◆ TASK TO CARRY OUT:
Where in the data below does the word "Gyazo" appear? Copy each line that holds it.

◆ ◆ ◆ ◆ ◆ ◆ ◆

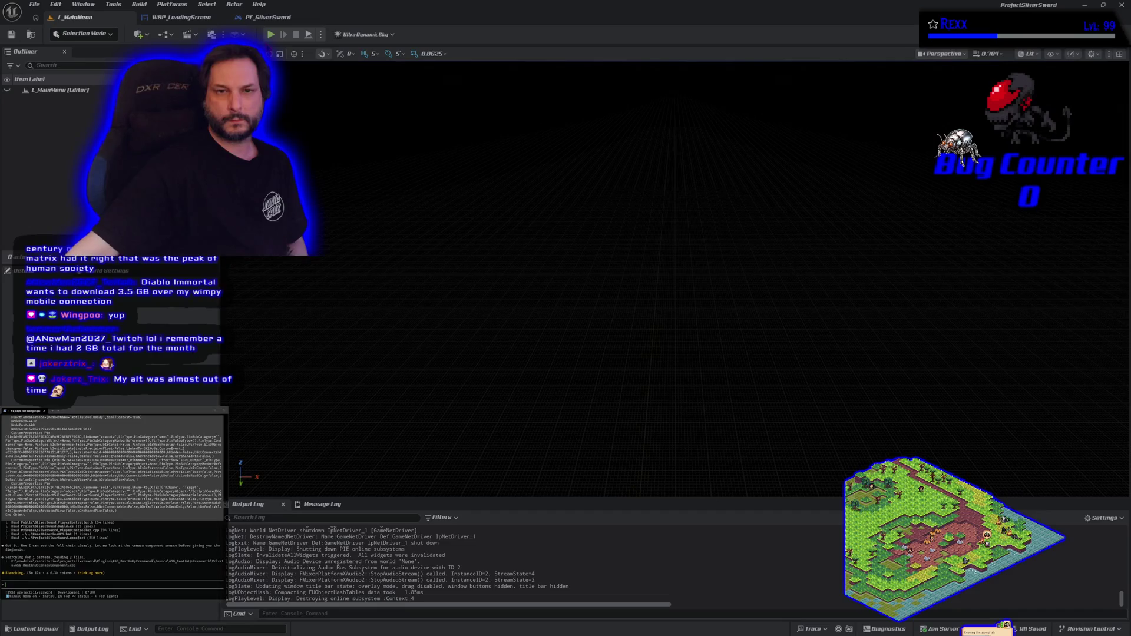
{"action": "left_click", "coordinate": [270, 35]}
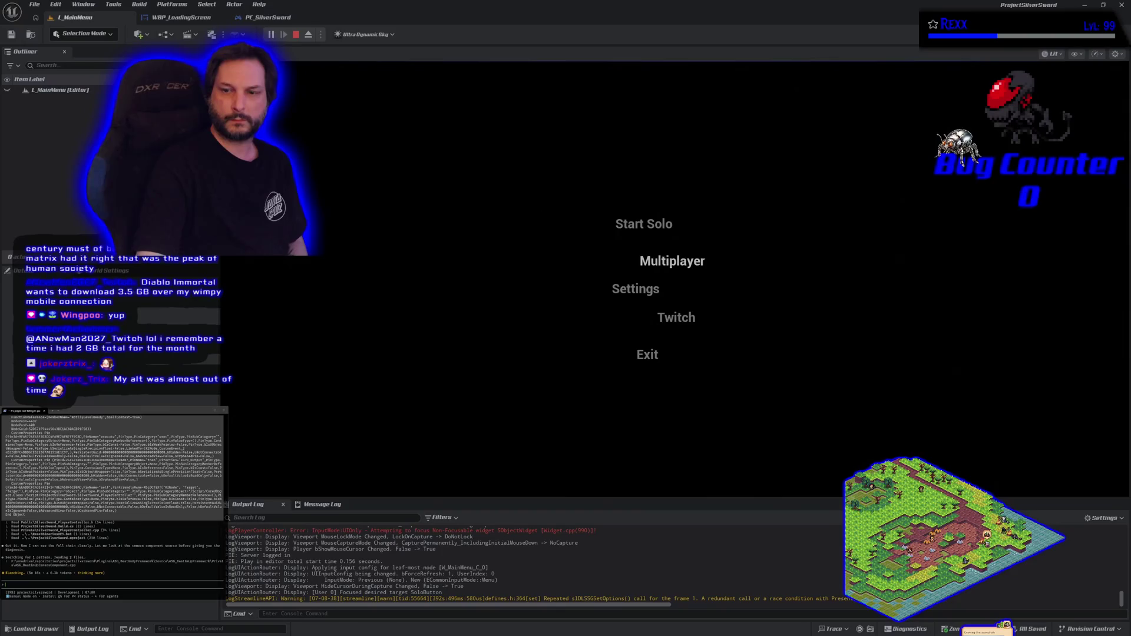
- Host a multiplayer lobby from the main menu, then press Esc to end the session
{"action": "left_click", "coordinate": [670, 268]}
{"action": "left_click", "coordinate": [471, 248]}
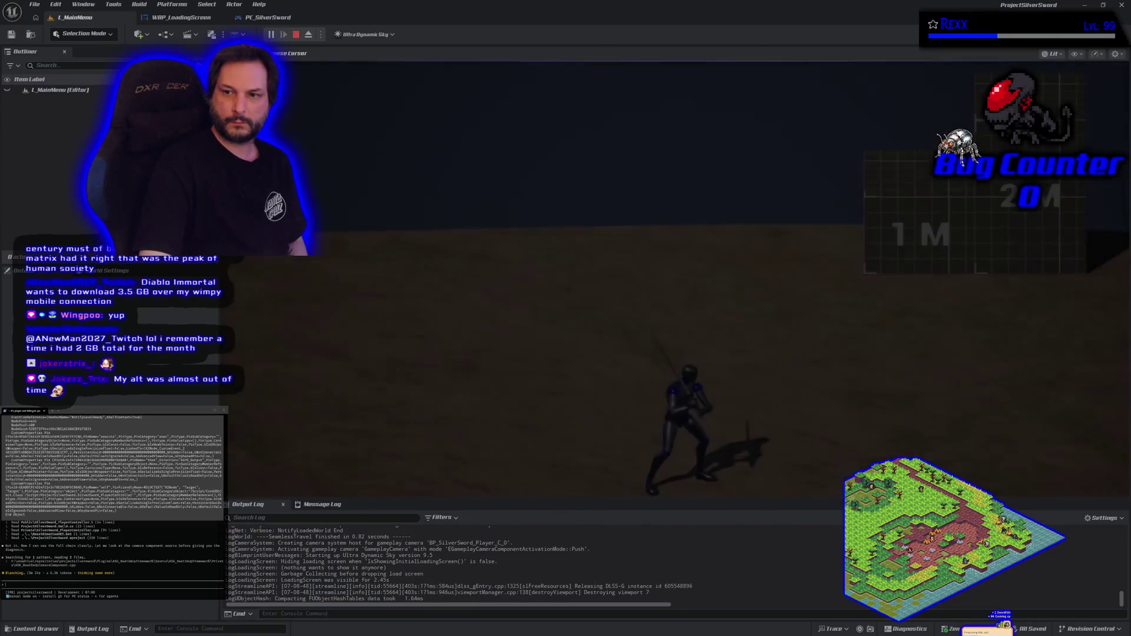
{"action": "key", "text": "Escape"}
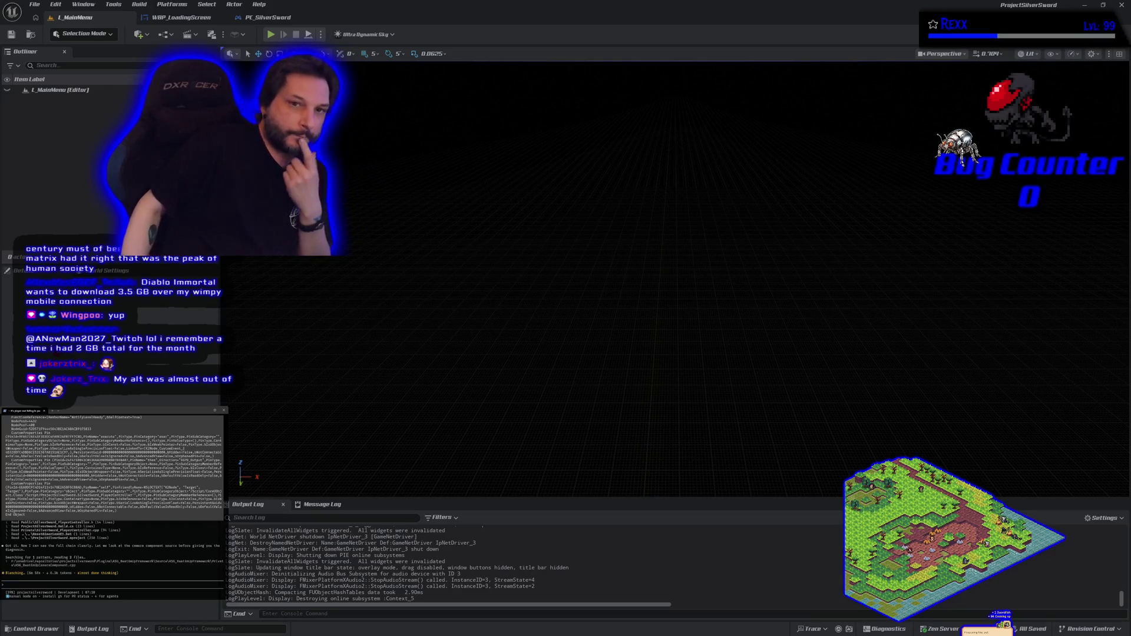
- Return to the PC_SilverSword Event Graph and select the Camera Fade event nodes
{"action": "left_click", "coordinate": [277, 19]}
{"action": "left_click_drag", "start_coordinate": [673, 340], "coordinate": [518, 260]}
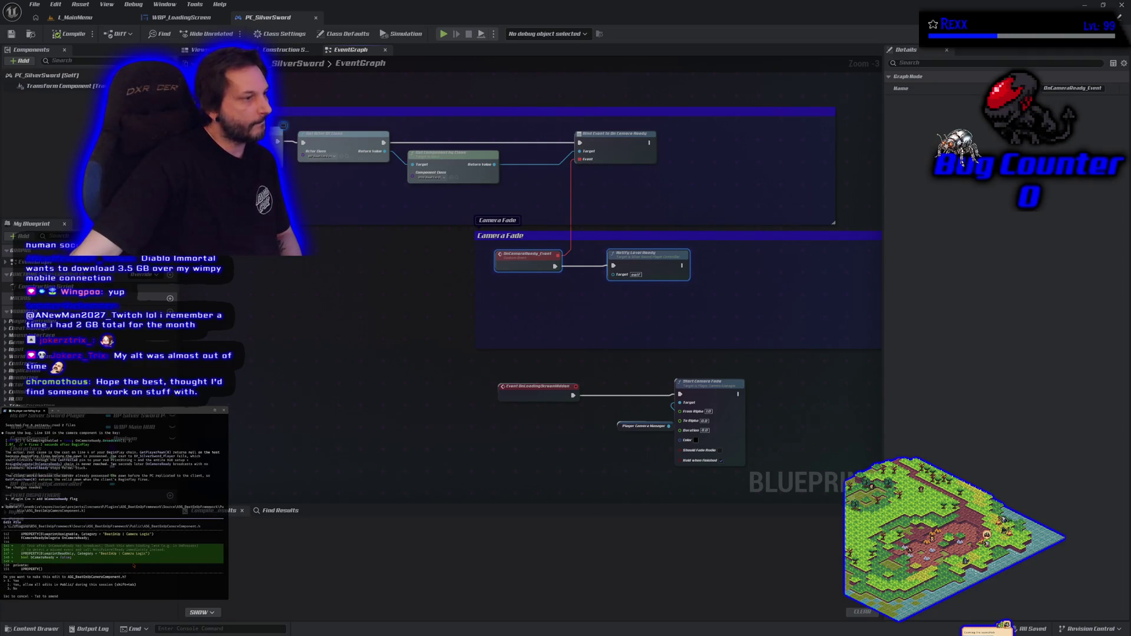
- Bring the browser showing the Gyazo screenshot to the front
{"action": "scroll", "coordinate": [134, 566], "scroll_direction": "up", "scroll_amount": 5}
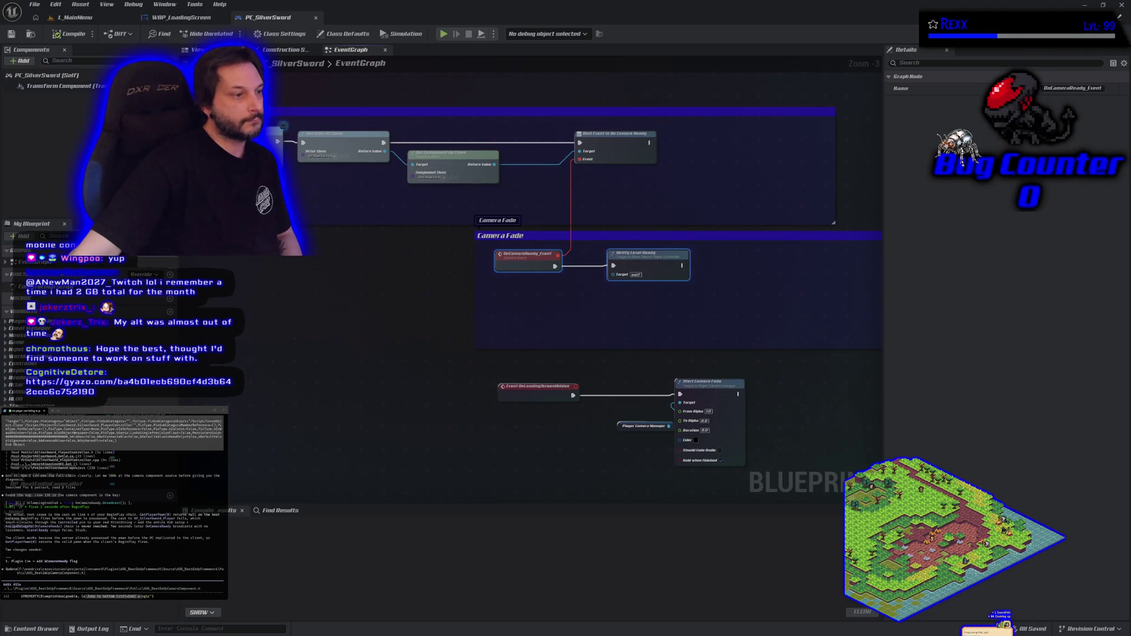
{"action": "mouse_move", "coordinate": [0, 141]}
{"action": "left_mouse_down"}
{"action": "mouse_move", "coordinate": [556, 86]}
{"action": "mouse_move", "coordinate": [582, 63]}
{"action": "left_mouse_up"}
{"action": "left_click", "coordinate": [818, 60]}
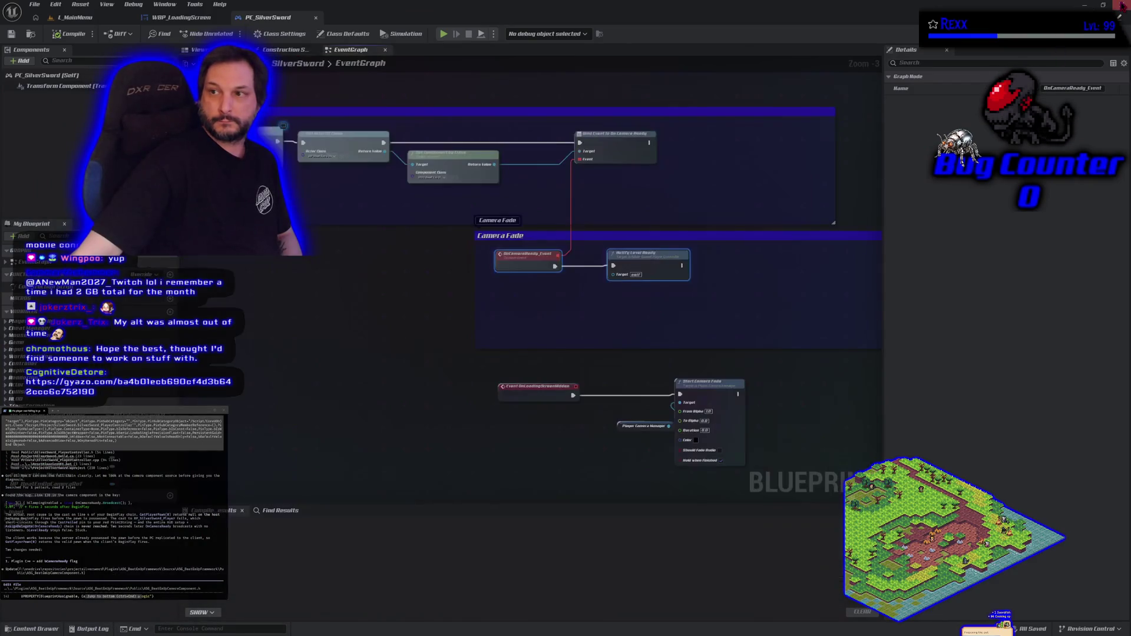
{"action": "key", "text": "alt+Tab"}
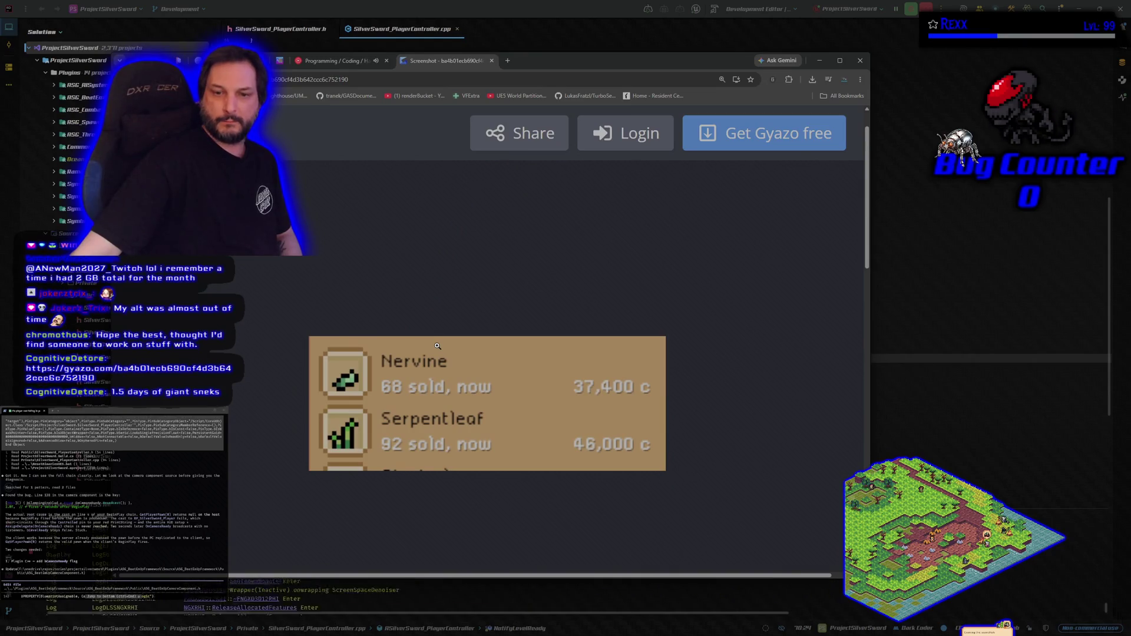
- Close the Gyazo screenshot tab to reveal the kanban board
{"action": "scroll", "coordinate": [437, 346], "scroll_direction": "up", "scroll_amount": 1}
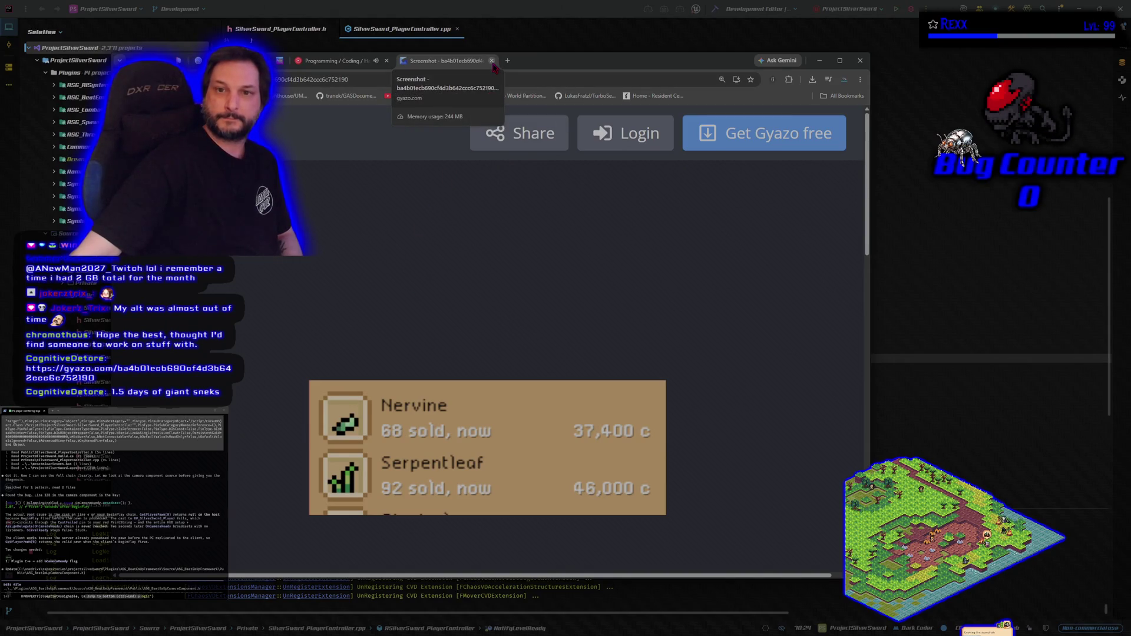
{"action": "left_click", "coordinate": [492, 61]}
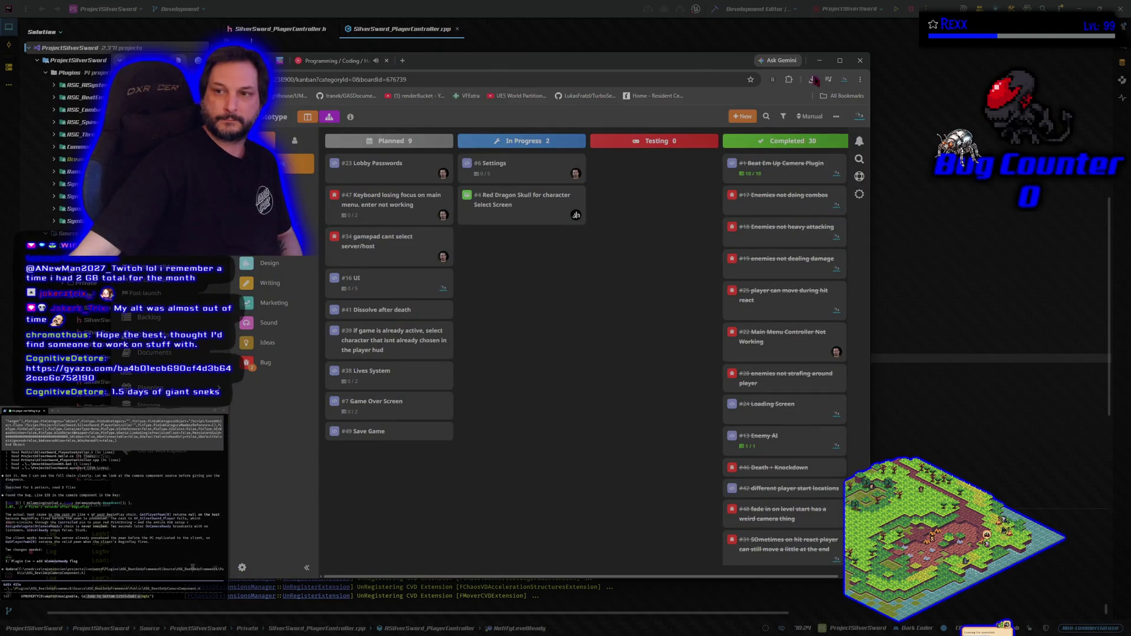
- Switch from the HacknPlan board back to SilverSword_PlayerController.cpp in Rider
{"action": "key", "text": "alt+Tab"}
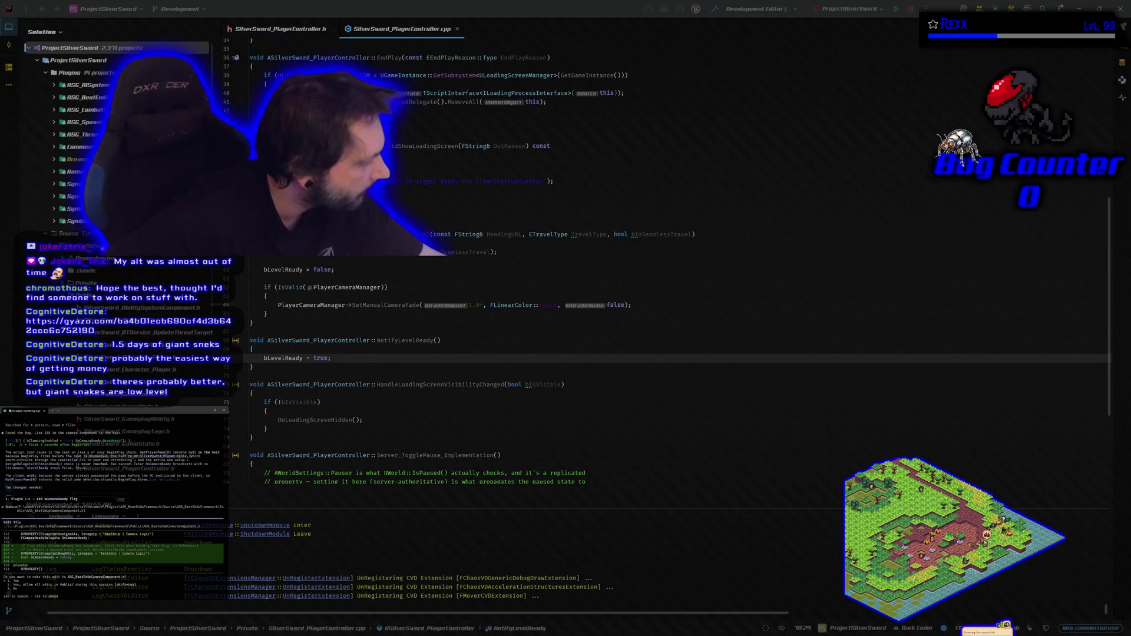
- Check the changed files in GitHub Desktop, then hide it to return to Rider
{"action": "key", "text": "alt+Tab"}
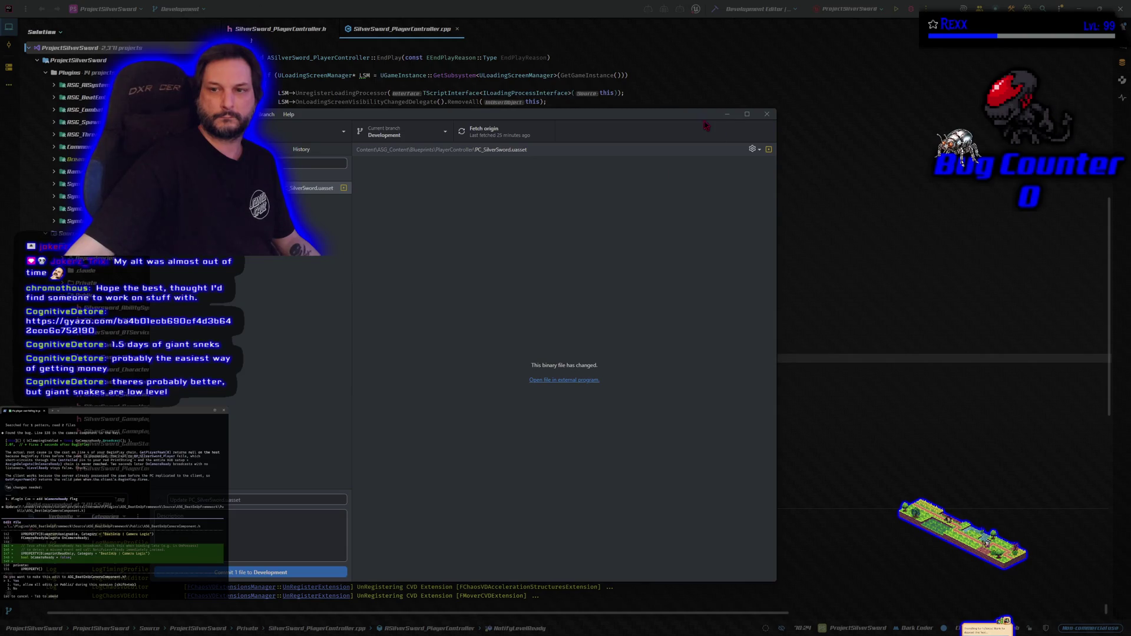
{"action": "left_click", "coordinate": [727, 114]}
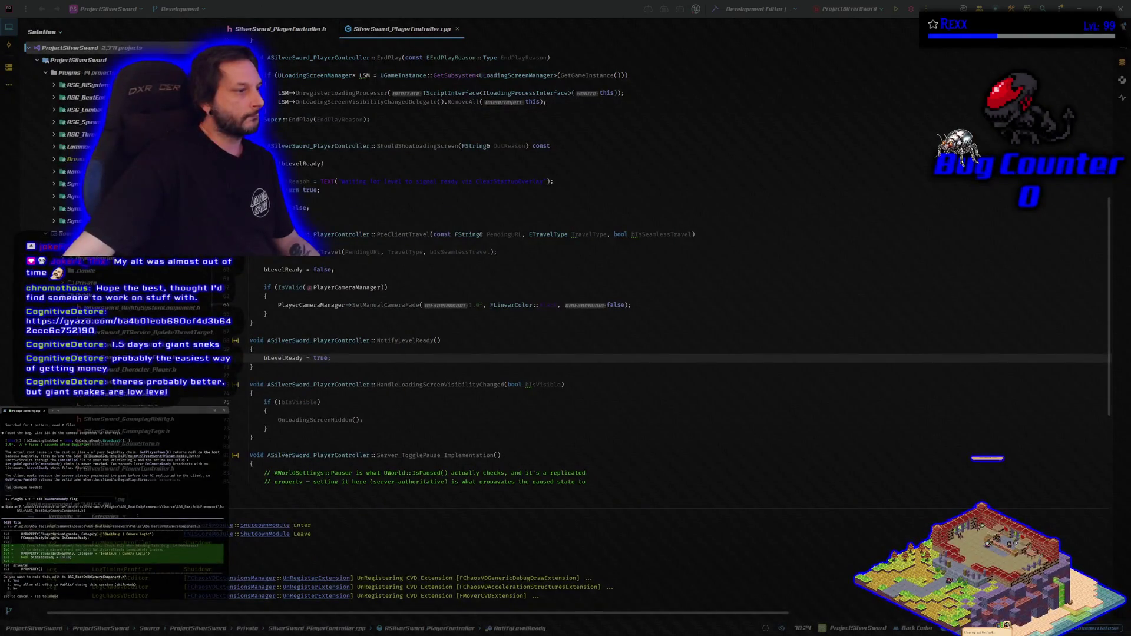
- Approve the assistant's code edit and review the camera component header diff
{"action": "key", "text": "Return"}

◆ ◆ ◆ ◆ ◆ ◆ ◆

◆ SOLUTION TO THE EXERCISE:
- Bring the browser showing the Gyazo screenshot to the front
- Close the Gyazo screenshot tab to reveal the kanban board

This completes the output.